[RFC PATCH v3 06/12] lib: vdso: __iter_div_u64_rem() is suboptimal for 32 bit time

Tue Jan 14 04:08:44 AEDT 2020

Using __iter_div_ulong_rem() is suboptimal on 32 bits.
Nanoseconds are only 32 bits, and VDSO data is updated every 10ms
so nsec will never overflow 32 bits.

Add an equivalent of __iter_div_u64_rem() but based
on unsigned long to better fit with 32 bits arches.

Before:
gettimeofday:    vdso: 1078 nsec/call
clock-gettime-monotonic-raw:    vdso: 1317 nsec/call
clock-gettime-monotonic:    vdso: 1255 nsec/call

After:
gettimeofday:    vdso: 1032 nsec/call
clock-gettime-monotonic-raw:    vdso: 1312 nsec/call
clock-gettime-monotonic:    vdso: 1243 nsec/call
Signed-off-by: Christophe Leroy <christophe.leroy at c-s.fr>
---
 lib/vdso/gettimeofday.c | 26 +++++++++++++++++++++++---
 1 file changed, 23 insertions(+), 3 deletions(-)
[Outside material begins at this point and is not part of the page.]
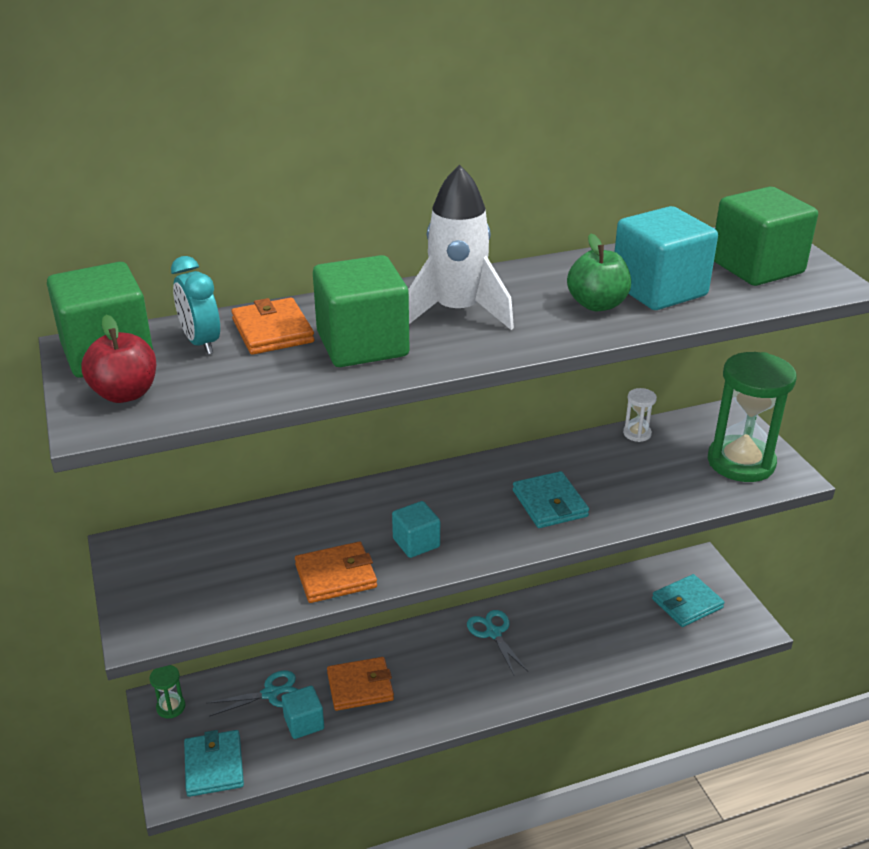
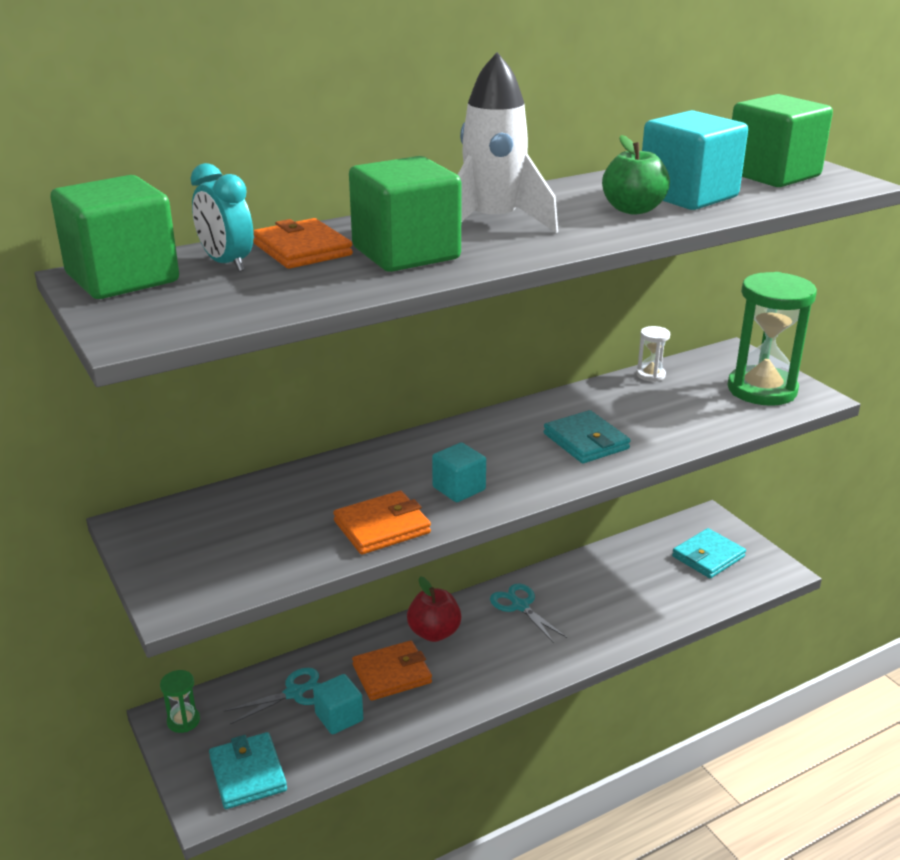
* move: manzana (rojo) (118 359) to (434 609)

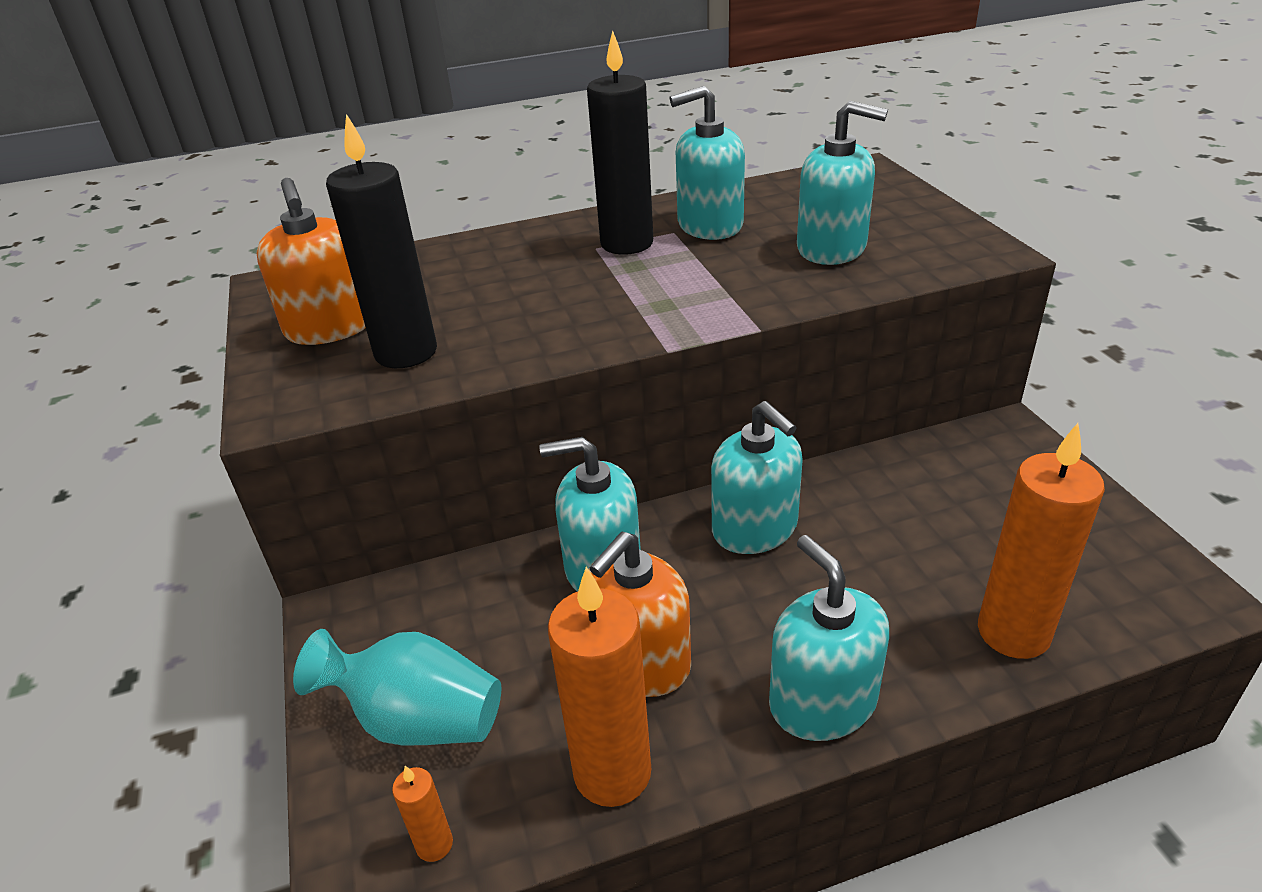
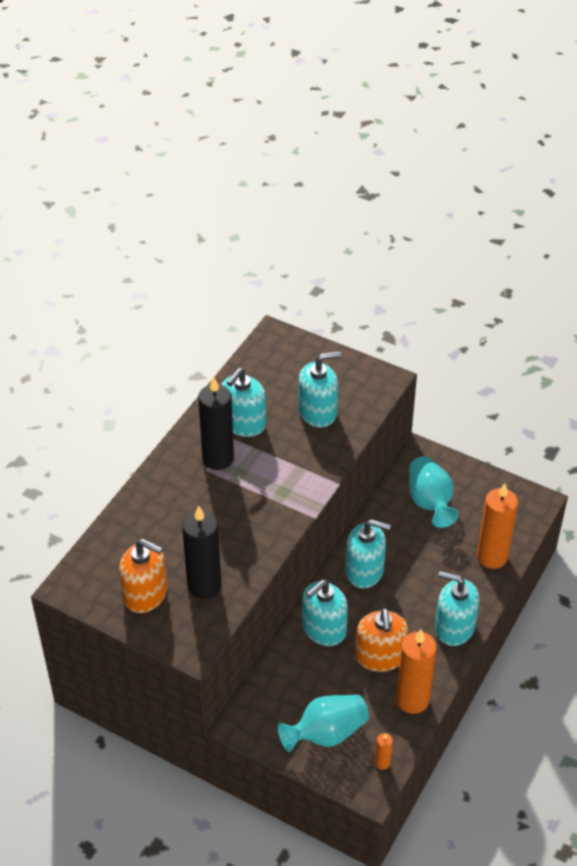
* insert: florero (turquesa) (434 492)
diff --git a/lib/vdso/gettimeofday.c b/lib/vdso/gettimeofday.c
index decd3f2b37af..da15a8842825 100644
--- a/lib/vdso/gettimeofday.c
+++ b/lib/vdso/gettimeofday.c
@@ -38,12 +38,32 @@ u64 vdso_calc_delta(u64 cycles, u64 last, u64 mask, u32 mult)
 }
 #endif
 
+static __always_inline u32
+__iter_div_ulong_rem(unsigned long dividend, u32 divisor, unsigned long *remainder)
+{
+	u32 ret = 0;
+
+	while (dividend >= divisor) {
+		/* The following asm() prevents the compiler from
+		   optimising this loop into a modulo operation.  */
+		asm("" : "+rm"(dividend));
+
+		dividend -= divisor;
+		ret++;
+	}
+
+	*remainder = dividend;
+
+	return ret;
+}
+
 static __always_inline int do_hres(const struct vdso_data *vd, clockid_t clk,
 				   struct __kernel_timespec *ts)
 {
 	const struct vdso_timestamp *vdso_ts = &vd->basetime[clk];
 	u64 cycles, last, sec, ns;
 	u32 seq;
+	unsigned long nsec;
 
 	do {
 		seq = vdso_read_begin(vd);
@@ -54,7 +74,7 @@ static __always_inline int do_hres(const struct vdso_data *vd, clockid_t clk,
 			return -1;
 
 		ns += vdso_calc_delta(cycles, last, vd->mask, vd->mult);
-		ns >>= vd->shift;
+		nsec = ns >> vd->shift;
 		sec = vdso_ts->sec;
 	} while (unlikely(vdso_read_retry(vd, seq)));
 
@@ -62,8 +82,8 @@ static __always_inline int do_hres(const struct vdso_data *vd, clockid_t clk,
 	 * Do this outside the loop: a race inside the loop could result
 	 * in __iter_div_u64_rem() being extremely slow.
 	 */
-	ts->tv_sec = sec + __iter_div_u64_rem(ns, NSEC_PER_SEC, &ns);
-	ts->tv_nsec = ns;
+	ts->tv_sec = sec + __iter_div_ulong_rem(nsec, NSEC_PER_SEC, &nsec);
+	ts->tv_nsec = nsec;
 
 	return 0;
 }
-- 
2.13.3